I need to prove that $ -2 + x + (2+x)e^{-x}>0 \quad \forall x>0$
If I define $f(x) = -2 + x + (2+x)e^{-x}$ and plot it I can see it's a monotonously growing function, and f(0)=0. Then $f(x)>0$ if $x>0$.
However I can't find the way to prove this. Ideally I would like to prove it without deriving the function and by using some inequalities, however I don't know if it is possible. Any hint is really appreciated.
On
We have that $f(0)=0$ and
$$f(x)=-2 + x + (2+x)e^{-x}\implies f'(x)=e^{-x}(e^x-1-x)$$
As alternative note that for $x\ge2$ the inequality is trivially satisfied then consider $0<x<2$ and we have
$$-2 + x + (2+x)e^{-x}>0 \iff e^x<\frac{2+x}{2-x}$$
and by $x=\frac2y$ with $y>1$ we obtain
$$f(y)=\left(\frac{y+1}{y-1}\right)^y=\left(1+\frac{2}{y-1}\right)^y>e^2$$
which, for my knowledge, can’t be easily proved for $y\in\mathbb{R}$ without derivatives, namely showing that $f(y)$ is monotonic.

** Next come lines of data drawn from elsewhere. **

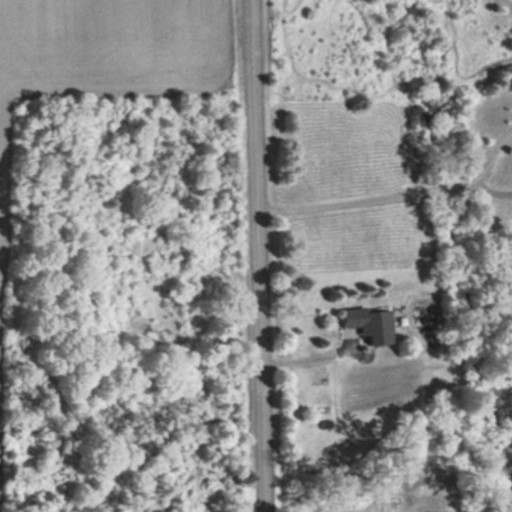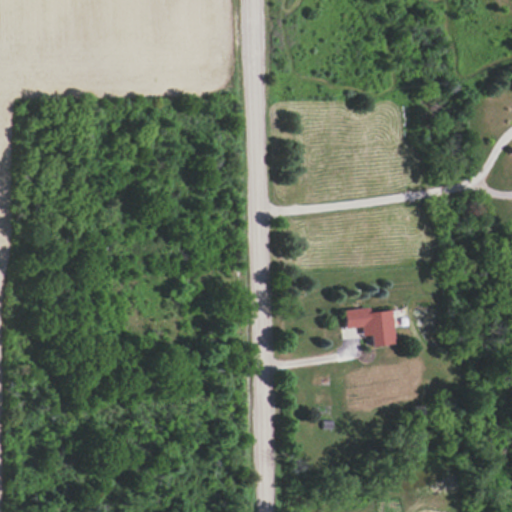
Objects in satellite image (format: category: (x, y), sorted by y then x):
crop: (97, 77)
road: (450, 187)
road: (257, 255)
building: (368, 324)
road: (311, 368)
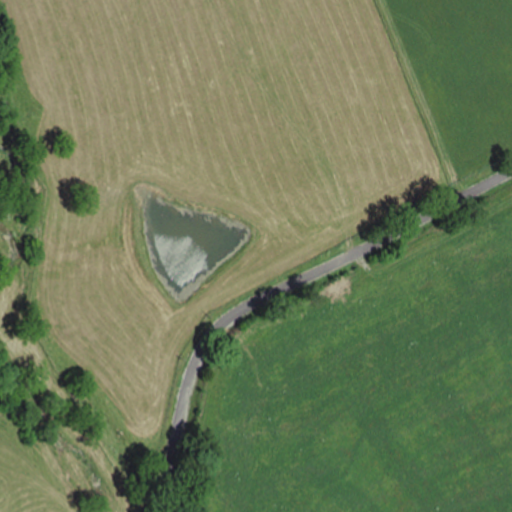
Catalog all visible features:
road: (275, 288)
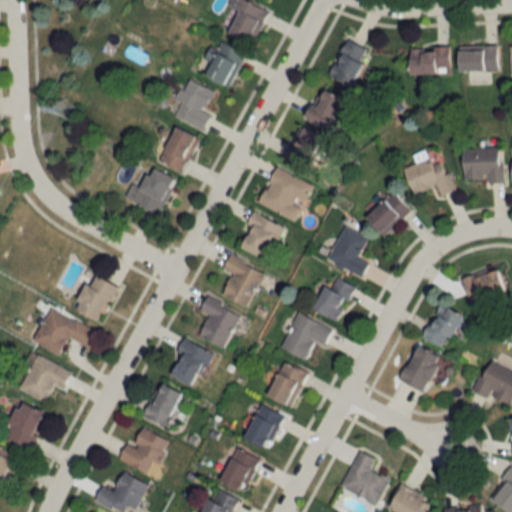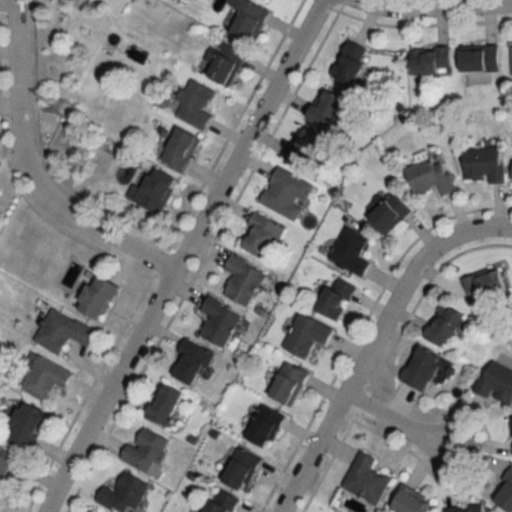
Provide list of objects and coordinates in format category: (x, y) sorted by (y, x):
road: (432, 5)
building: (245, 21)
building: (476, 59)
building: (428, 60)
building: (510, 60)
building: (347, 63)
building: (223, 64)
building: (190, 104)
building: (322, 108)
power tower: (67, 110)
building: (177, 150)
building: (305, 150)
building: (481, 165)
road: (24, 173)
building: (511, 174)
building: (427, 176)
building: (150, 191)
building: (284, 193)
building: (386, 214)
building: (258, 235)
building: (348, 251)
road: (177, 252)
building: (240, 280)
building: (482, 285)
building: (94, 298)
building: (332, 298)
building: (217, 322)
building: (440, 326)
building: (61, 332)
building: (303, 336)
road: (370, 339)
building: (188, 363)
building: (418, 369)
building: (42, 378)
building: (495, 384)
building: (285, 385)
building: (161, 405)
road: (397, 422)
building: (22, 425)
building: (262, 428)
building: (510, 430)
building: (143, 451)
building: (238, 470)
building: (363, 479)
building: (503, 493)
building: (122, 494)
building: (407, 501)
building: (218, 503)
building: (462, 509)
building: (90, 510)
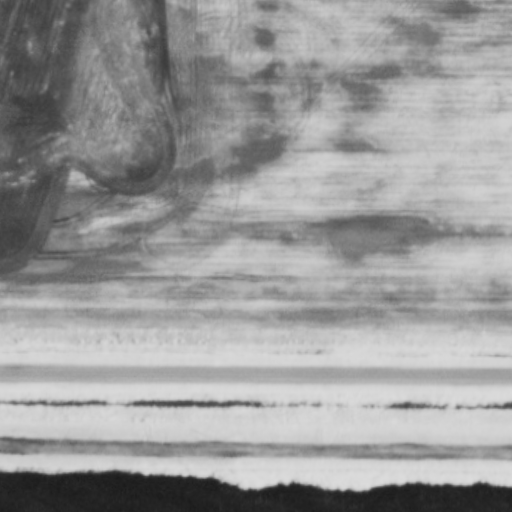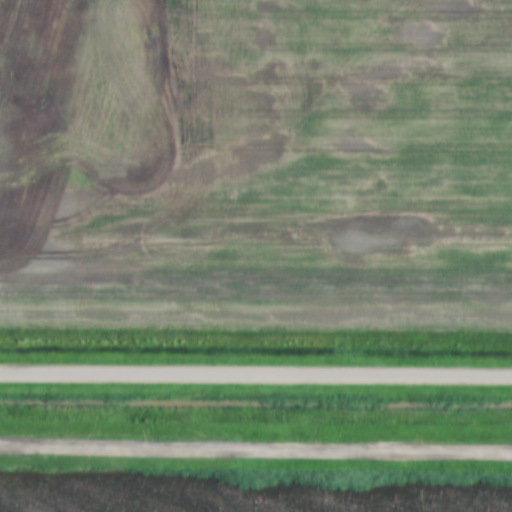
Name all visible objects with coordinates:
road: (256, 376)
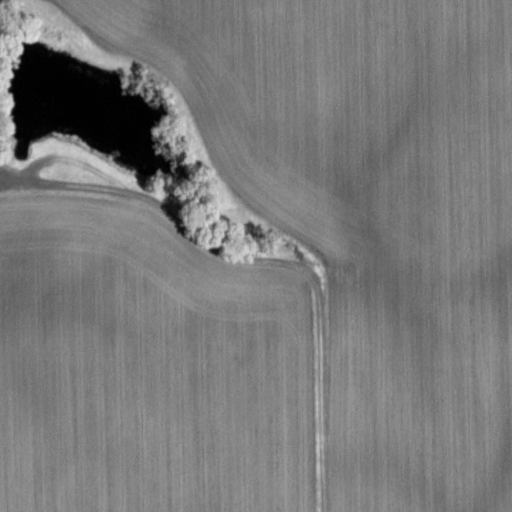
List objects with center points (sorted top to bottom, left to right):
crop: (256, 256)
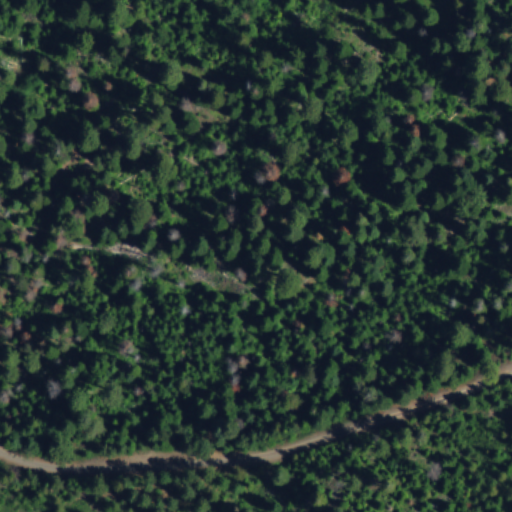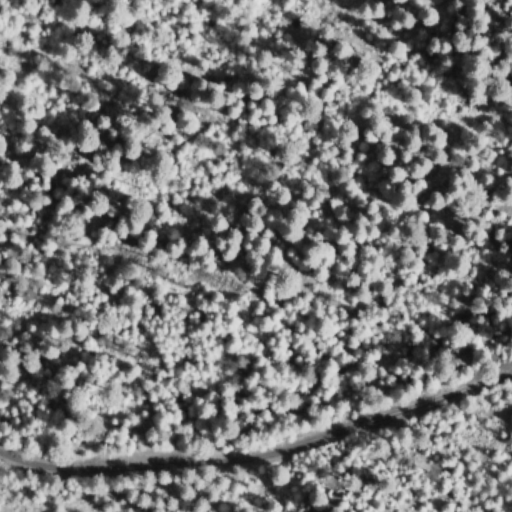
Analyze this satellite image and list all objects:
road: (253, 454)
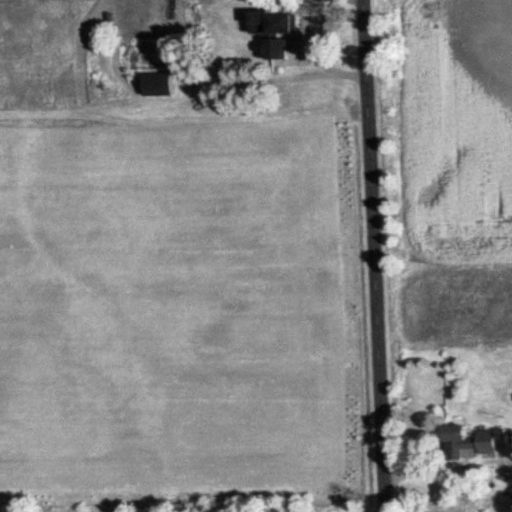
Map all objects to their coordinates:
building: (269, 22)
building: (272, 49)
building: (153, 84)
road: (375, 256)
building: (464, 443)
building: (511, 493)
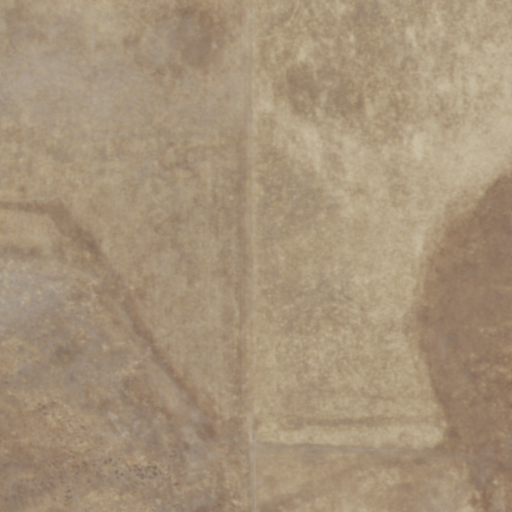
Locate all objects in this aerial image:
road: (395, 171)
quarry: (191, 428)
road: (251, 448)
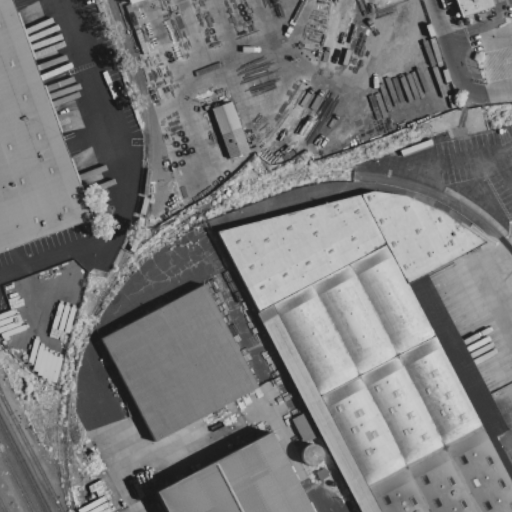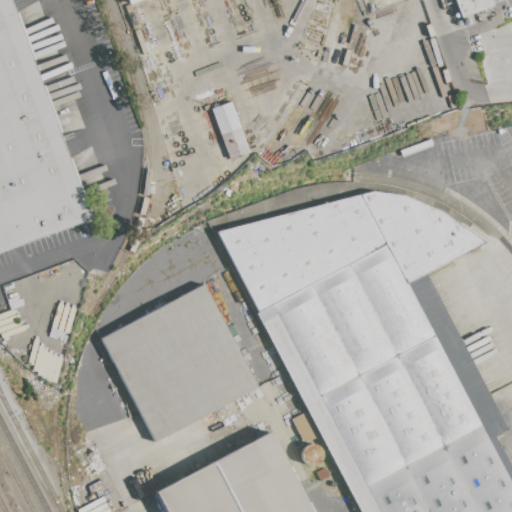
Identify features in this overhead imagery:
building: (469, 6)
road: (509, 6)
building: (476, 7)
road: (426, 22)
road: (458, 67)
road: (98, 79)
building: (228, 128)
railway: (300, 129)
building: (228, 130)
railway: (146, 140)
building: (27, 150)
building: (30, 151)
road: (474, 155)
road: (124, 197)
railway: (193, 216)
road: (60, 258)
road: (496, 260)
road: (143, 288)
road: (496, 301)
building: (376, 350)
building: (382, 350)
building: (176, 363)
building: (176, 363)
building: (45, 367)
railway: (0, 395)
road: (232, 415)
building: (303, 427)
railway: (30, 453)
building: (501, 458)
railway: (23, 467)
railway: (17, 479)
building: (243, 482)
building: (234, 484)
railway: (3, 505)
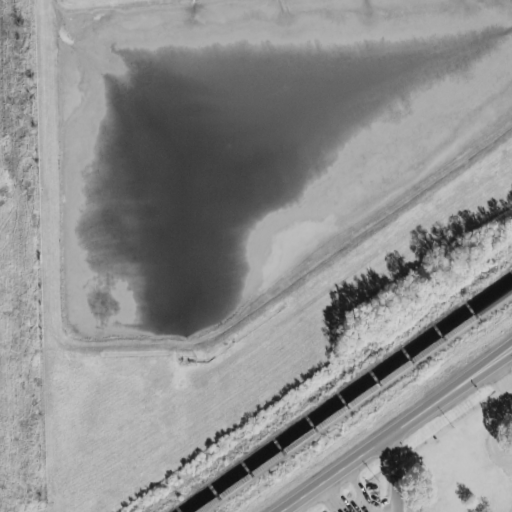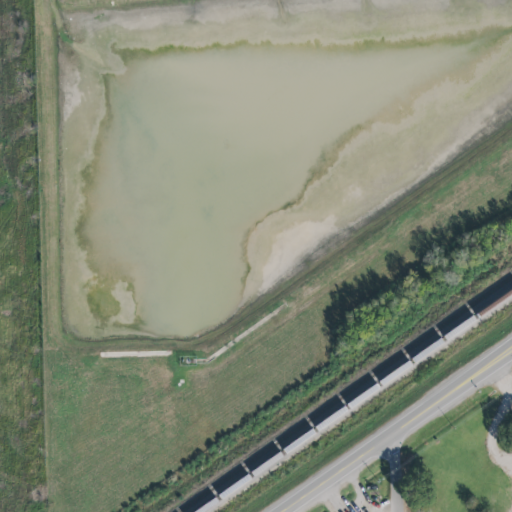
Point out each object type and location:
railway: (342, 391)
road: (399, 432)
road: (397, 473)
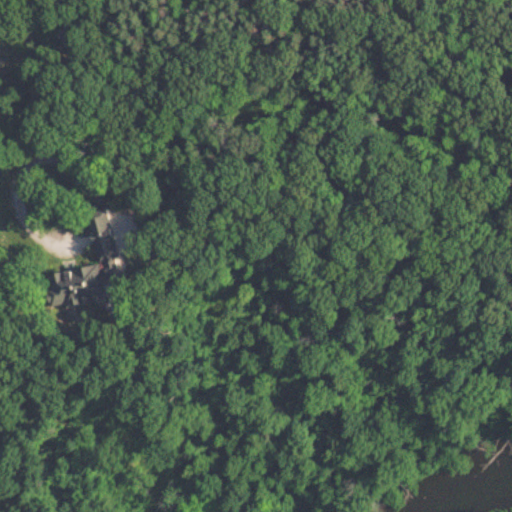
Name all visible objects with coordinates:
road: (70, 135)
building: (91, 270)
river: (439, 480)
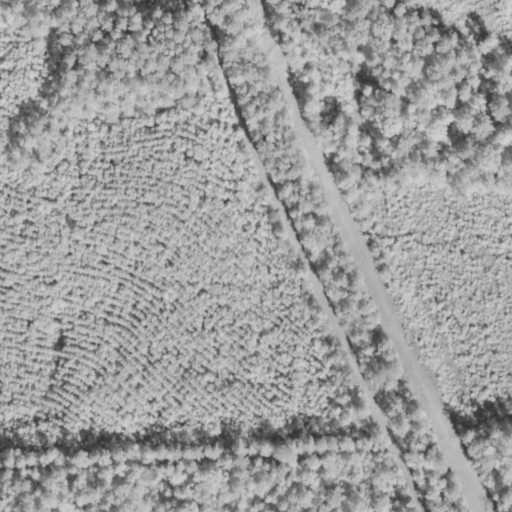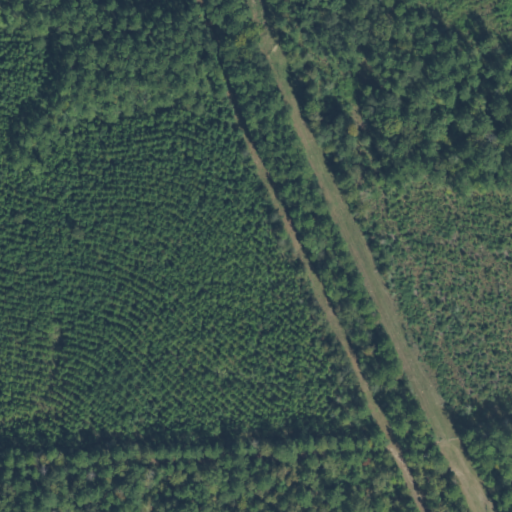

The monotonicity of $f(y)$ can be easily proved for $y\in\mathbb{N}$ and extended to the real case assuming that $f(y)$ is convex. We could also try to extend the result to reals through rationals.
On
$$ \frac{d^2}{dx^2}\left[-2+x+(2+x)e^{-x}\right] = x e^{-x} $$
hence $f(x)=-2+x+(2+x)e^{-x}$ is a convex function on $\mathbb{R}^+$.
Since $f'(0)=f(0)=0$, $f(x)$ is increasing and positive on $\mathbb{R}^+$.
On
This approach requires an extra condition $x\lt2.$
\begin{align}\ln\left(1+\dfrac{x}{2}\right)-\ln\left(1-\dfrac{x}{2}\right)&=\left[\dfrac{x}{2}-\dfrac{1}{2}\left(\dfrac{x}{2}\right)^2+\dfrac{1}{3}\left(\dfrac{x}{2}\right)^3+\cdots\right]-\left[-\dfrac{x}{2}-\dfrac{1}{2}\left(\dfrac{x}{2}\right)^2-\dfrac{1}{3}\left(\dfrac{x}{2}\right)^3-\cdots\right]\\&=x+\dfrac{2}{3}\left(\dfrac{x}{2}\right)^3+\cdots\\&\gt x\quad\forall x\lt2\cdots(*)\\\end{align}
$\forall x\gt0,\dfrac{2+x}{2-x}\gt1\implies\ln\left(\dfrac{2+x}{2-x}\right)\gt0$
$\therefore0\lt x\lt\ln\left(\dfrac{2+x}{2-x}\right)\implies e^{-x}\gt\dfrac{2-x}{2+x}\implies -2+x+(2+x)e^{-x}\gt0$
On
Another alternative that I found but is not as elegant as the answer marked as the accepted one is expanding the exponential and rearranging the terms as follows:
$ \left(e^{x } (x -2 )+2 +x \right) >0 \\ \iff (1+x+\frac{x^2}{2!}++\frac{x^3}{3!}+\dots) (x -2 )+2 +x >0 \\ \iff \sum_{n=3}^{\infty} x^n(\frac{1}{(n-1)!}-\frac{2}{(n-1)!n})>0 $
On
A variation on Christian Blatter's solution:
$e^{-x} (2+x) +x-2 = e^{-x} ( 1+ \frac{x-2}{x+2}) $
As $e^{-x} \gt \ 0 \ \forall \ x \in \mathbb{R} $, it's enough to check if, $(1+\frac{x-2}{x+2}) \gt 0 $ for $x\gt 0$
However, now we have: $1+\frac{x-2}{x+2} = 1+\frac{x-2+2-2}{x+2} = 2-\frac{4}{x+2}$ which is strictly increasing for $x\gt 0$ and bounded below by $ 0 = e^{-x} ( 1+ \frac{x-2}{x+2}$ ) for $x=0$
We have to prove that $$e^{-x}>{2-x\over 2+x}\qquad(x>0)\ .\tag{1}$$ This is obvious when $x\geq2$. For $0<x<2$ replace the claim $(1)$ by $$e^x<{2+x\over2-x}=1+{x\over 1-{x\over2}}\qquad(0<x<2)\ .$$This means that we have to prove $$1+x+{x^2\over2!}+{x^3\over3!}+{x^4\over4!}+\ldots<1+x+{x^2\over2}+{x^3\over2^2}+{x^4\over 2^3}+\ldots\qquad(0<x<2) ,$$ which follows immediately by comparing terms.